A strength of this trial is being powered for three primary outcomes, including a clinical outcome (foot ulcer recurrence) generally used in foot ulcer prevention trials [15], a patient-related outcome (footwear adherence) that captures the patient’s perspective, and a health-economic outcome (cost-utility). This combination of perspectives is a major strength, as it can offer evidence in multiple directions. Especially including cost-utility as one of the primary outcome measures is a strength, as this is hardly investigated in this field, despite frequent calls for insights into health-economy [7]. Since personalization requires more time from healthcare professionals, the intervention will incur extra costs. Furthermore, the use of assistive devices and sensors also increases costs. It is therefore necessary to investigate whether the benefits outweigh the extra costs. Both cost-utility and cost-effectiveness are included as outcomes in this trial. Cost-utility has been chosen over cost-effectiveness because of its generalizability, as QALYs are a universal measure for which the willingness to pay can be determined independent of the patient population [45]. Cost-utility is also used as the primary outcome for the sample size calculation, which deviates from how most clinical studies conduct a sample size calculation, taking ulceration as primary outcome. We chose cost-utility, as this may be seen as a more important outcome than ulceration alone, because it takes the quality of life of participants and the costs into account, with changes in ulcer outcome being negotiated in these personal and health economic outcomes. Another strength is the focus on a personalized and state-of-the-art approach, to use the latest evidence on effective treatment and to consider this treatment with respect to usability and effectiveness for the individual patient, thereby reducing patient burden and increasing treatment adherence where possible.

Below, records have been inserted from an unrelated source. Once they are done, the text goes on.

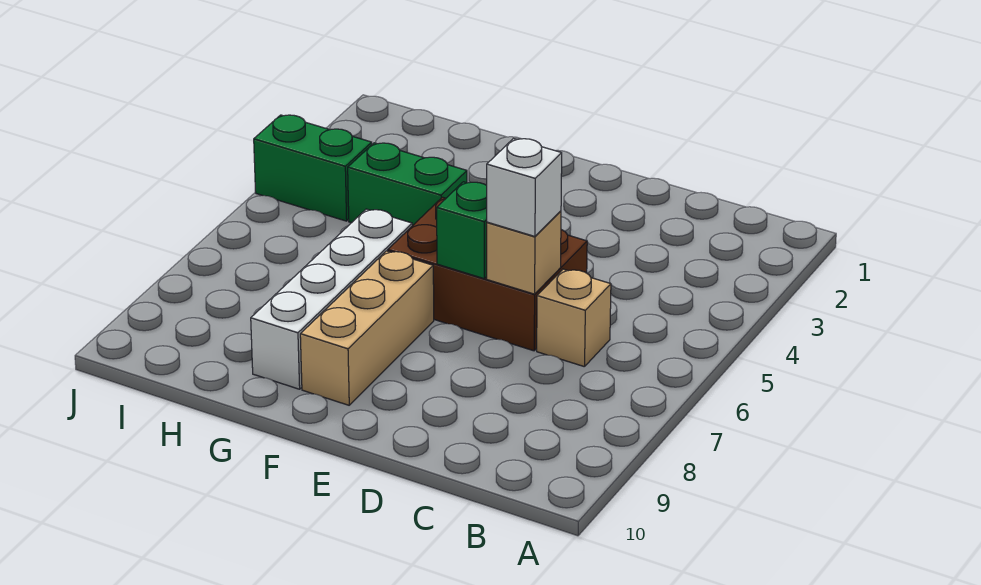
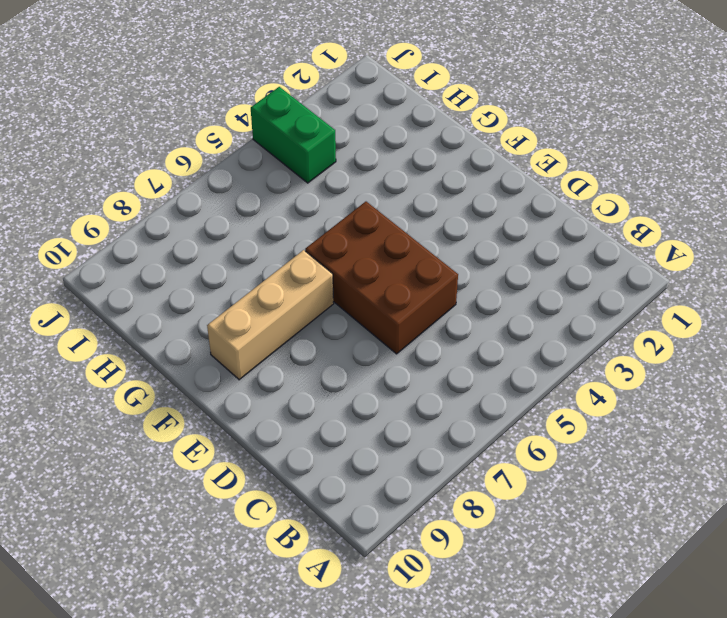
none -> tan brick C6 level 1
none -> green brick G4:H4 level 1

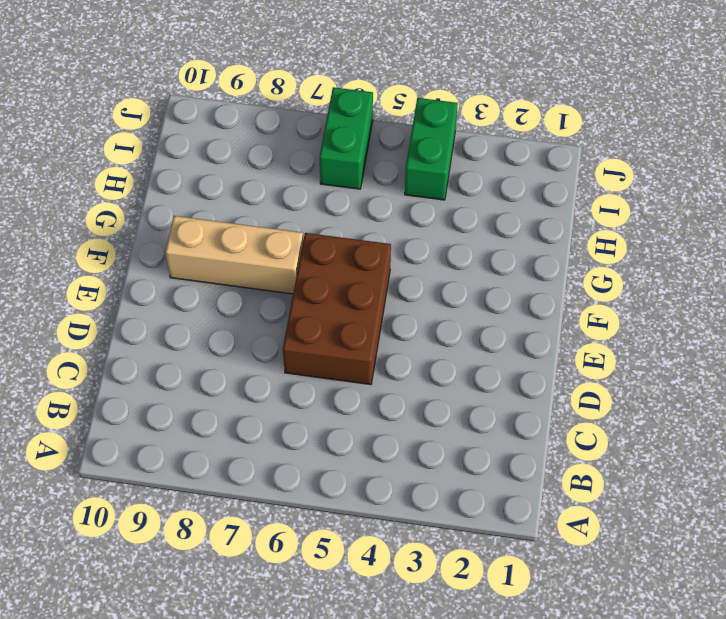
green brick I6:J6 level 1 -> green brick G4:H4 level 1
none -> tan brick C6 level 1
none -> white brick G6:G9 level 1

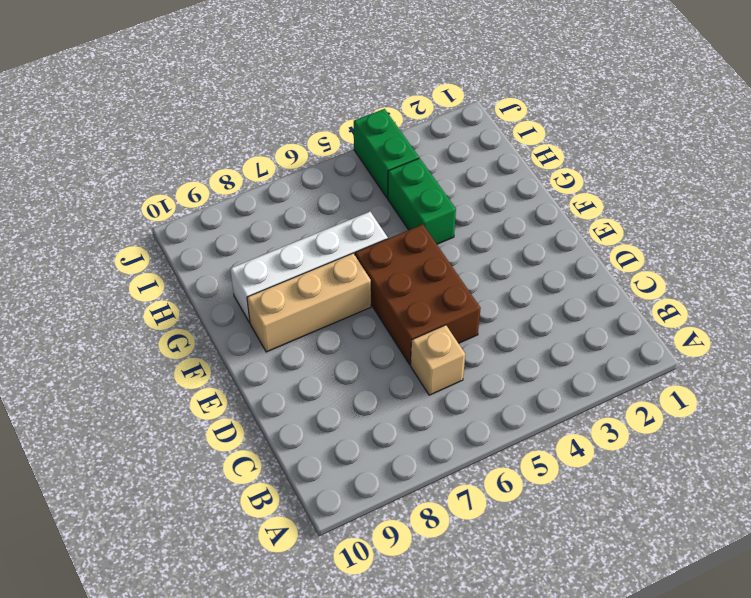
none -> tan brick D6 level 2
none -> green brick E6 level 2

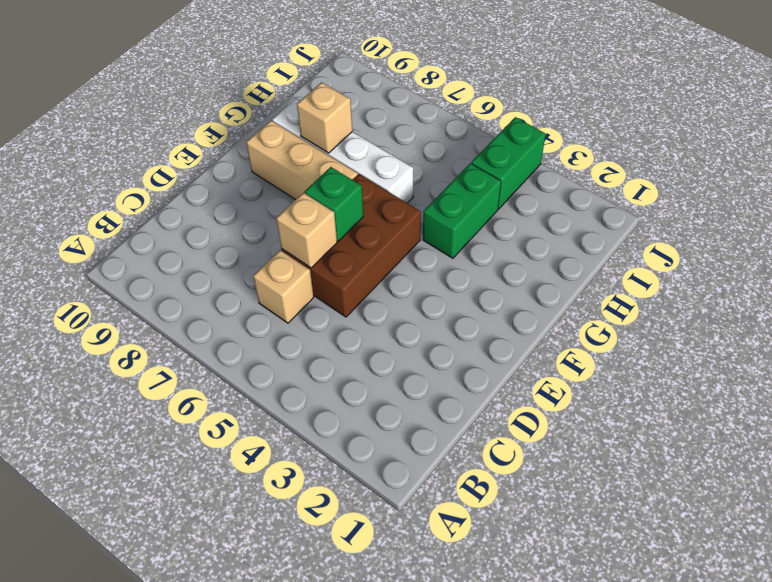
tan brick G8 level 2 -> none
none -> white brick D6 level 3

A potential limitation in this trial is the multiplicity and diversity of treatments offered. Our main goal is to offer a combined treatment approach that is representative of a combination of treatments that patients can receive in usual care, but personalized and optimized in a structured fashion. While this is a strength from the perspective of generalizability, it may not be possible to determine the individual contribution of the modalities to the overall effect. Another limitation is that all interventions offered can currently be part of usual care, which, if the case, may mask an effect between enhanced therapy and usual care. Although it is known that these interventions are not widely implemented in Dutch healthcare for diabetic foot disease [27], this is a potential threat to group contrast. However, by conducting a per-protocol analysis for both the combined interventions and for each specific modality, we aim to gain further insights into the effects of the individual treatment modalities. This analysis will include participants of the control group who receive one of the enhanced therapy interventions as part of usual care.

Conclusion

In conclusion, the DIASSIST trial aims to provide evidence for the effect of an integrated personalized assistive devices approach to help prevent foot ulcer recurrence in people with diabetes. The trial primarily assesses the effectiveness, footwear adherence, and cost-utility, to investigate three different perspectives for which the trial is adequately powered: a clinical, a patient-related, and a health-economic perspective, respectively. This is the first RCT to investigate a combination of treatments for ulcer prevention, tailored towards the individual patient, with clinical and economic outcome analyses. When proven effective, this approach can be implemented in healthcare and improve preventative care for people with diabetes at high risk of foot ulceration and with that improve quality of life and reduce healthcare costs.

Trial status

This trial was registered on clinicaltrials.gov in February 2022, ID: NCT05236660. The trial commenced recruitment in February 2022 and recruitment is expected to be completed in December 2023. Data collection for all enrolled subjects will continue through December 2024, with the possibility of extension through July 2025 when a foot ulcer is present in participants at the end of follow-up.